San Angelo Museum of Fine Arts Catalog
Accession no: 2006.2.1 Type of work: Painting
Current location: Painting Storage S31
Artist/creator: Ben Culwell
Born: September 8, 1918 Died: 1992
Artist biography: Ben L. Culwell was a Texan painter and early participant in the abstract expressionist movement. He is most widely known for his participation in the Museum of Modern Art’s 1946 Fourteen Americans exhibition. His work is included in the permanent collection of Houston’s Menil Collection, the Dallas Museum of Art, the Houston Museum of Fine Arts, as well as the Museum of Modern Art in New York City. In 1977, Culwell's work was featured in a retrospective at the McNay Art Museum. Ten years later in 1987, Culwell's early paintings were featured in Adrenalin Hour, an exhibition given at the opening of the Menil Collection, to critical acclaim. In 2007, his work was included in an exhibition at Baylor University, Texas Modern: The Rediscovery of Early Texas Abstraction 1935–1965. Culwell’s first creative burst occurred during his years on the Pacific front in World War II. Restricted to the only materials obtainable, Culwell painted at every moment he could, usually daily. Small watercolor, ink, and mixed media works on paper, each of Culwell’s war paintings deals with an aspect of his life as a sailor. There are scenes of battle, scenes depicting the routine and frustration of a sailor’s day-to-day life, and scenes of death (a constant wartime preoccupation). As Walter Hopps described the war painting in his catalogue essay for Culwell’s Adrenalin Hour show at the Menil: “From the point of view of human content, these works, often including poetic diaristic inscriptions and made under the extremities of human endurance during the Pacific, are among our most powerful images of the horror of modern war.” Culwell managed to get off the ship around 1944 and traveled to Dallas on a thirty-day leave, before leaving for mid-shipman’s school in upstate New York. He showed his suite of watercolors to Jerry Bywaters, the noted regional artist and then-director of the Dallas Museum of Art. Bywaters was interested in presenting the war paintings in a one-man show, and had Culwell mat between thirty and forty works and leave them in Dallas. These works, curated by Bywaters, appeared in a one-man show at the Dallas Museum around 1946, where the Museum of Modern Art’s Dorothy Canning Miller saw them.

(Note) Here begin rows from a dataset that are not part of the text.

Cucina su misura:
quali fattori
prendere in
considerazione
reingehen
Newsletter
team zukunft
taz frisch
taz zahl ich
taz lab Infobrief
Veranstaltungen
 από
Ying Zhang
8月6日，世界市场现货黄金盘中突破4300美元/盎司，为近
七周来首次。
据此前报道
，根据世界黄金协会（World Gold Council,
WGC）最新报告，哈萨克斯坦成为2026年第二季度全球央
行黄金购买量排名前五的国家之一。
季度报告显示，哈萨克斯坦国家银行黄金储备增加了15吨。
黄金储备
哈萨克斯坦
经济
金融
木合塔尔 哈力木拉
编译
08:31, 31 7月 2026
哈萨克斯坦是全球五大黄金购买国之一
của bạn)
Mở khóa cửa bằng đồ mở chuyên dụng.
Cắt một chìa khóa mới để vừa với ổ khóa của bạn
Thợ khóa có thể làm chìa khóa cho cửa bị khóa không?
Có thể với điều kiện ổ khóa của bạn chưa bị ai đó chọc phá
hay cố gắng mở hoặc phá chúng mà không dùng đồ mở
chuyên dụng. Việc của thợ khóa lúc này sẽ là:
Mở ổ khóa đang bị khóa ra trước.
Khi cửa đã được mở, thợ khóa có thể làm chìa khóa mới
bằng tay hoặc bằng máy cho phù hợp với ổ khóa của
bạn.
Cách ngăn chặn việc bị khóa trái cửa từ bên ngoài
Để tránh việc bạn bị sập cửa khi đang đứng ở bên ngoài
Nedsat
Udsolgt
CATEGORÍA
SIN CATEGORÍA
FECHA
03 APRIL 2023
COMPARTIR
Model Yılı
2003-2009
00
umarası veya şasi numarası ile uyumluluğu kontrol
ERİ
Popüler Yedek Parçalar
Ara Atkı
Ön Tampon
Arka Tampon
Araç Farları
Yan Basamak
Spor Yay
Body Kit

Title of work: Untitled (BLC-72)
Date of item: 1960-62
Signed: “BLC” at the center of the left edge
Dimensions: 36” x 48” (91.44 x 121.92 cm) 2
Description: Large abstract expressionist painting with many colors utilized. Black is used repeatedly to outline and define shapes. The painting is highly textured. There are places where the paint is applied very thick, and others where the texture of the board shows through. The large circle in the upper left contains broken glass and bits of metal which are “glued” down by the paint. The composition is very lively.
Material: Paint on board
Country of origin: United States
Artist’s statement about work: “It is for the important average that I want to speak, the rank and file. The general nature of the use I try to make of the art of painting is, I hope, apparent: that is, to express the sum of relationships which is a total human being. With art, as with atomic physics, the big problem in the world today is to bring the human being abreast of the techniques and the inventions of his material culture—to achieve an adequate modern spiritual integrity.” Ben Culwell, in “Fourteen Americans” catalogue, 1946/Museum of Modern Art
Condition: Good condition at time of accession
Conservation future: None
Source: Texas Modern Art
Fund(s) used: Funds for this purchase provided by Jill Wilkinson
History of object: Museum purchase from Texas Modern Art with funds provided by Jill Wilkinson. Accessioned March 22, 2006
Exhibitions: Ben Culwell’s paintings have been featured in important institutional exhibitions, including: Dallas Museum of Art (Solo-1945); Museum of Modern Art (Group-1946); San Antonio Men of Art Guild (Solo-1959); Dallas-Fort Worth Men of Art Guild (Solo-1959); Owen Art Center at Southern Methodist University & other Texas museum venues (Group-1971); McNay Art Museum (Retrospective Solo-1977); Archer M. Huntington Art Gallery at the University of Texas Austin & other Texas museum venues (Group-1983); The Menil Collection (Solo-1987); Cultural Activities Center Temple (Retrospective Solo-1978&1989); and Museum of Fine Arts Houston (Group-3 1995&1996). His works are in the collections of the mentioned museums and in notable corporate and private collections.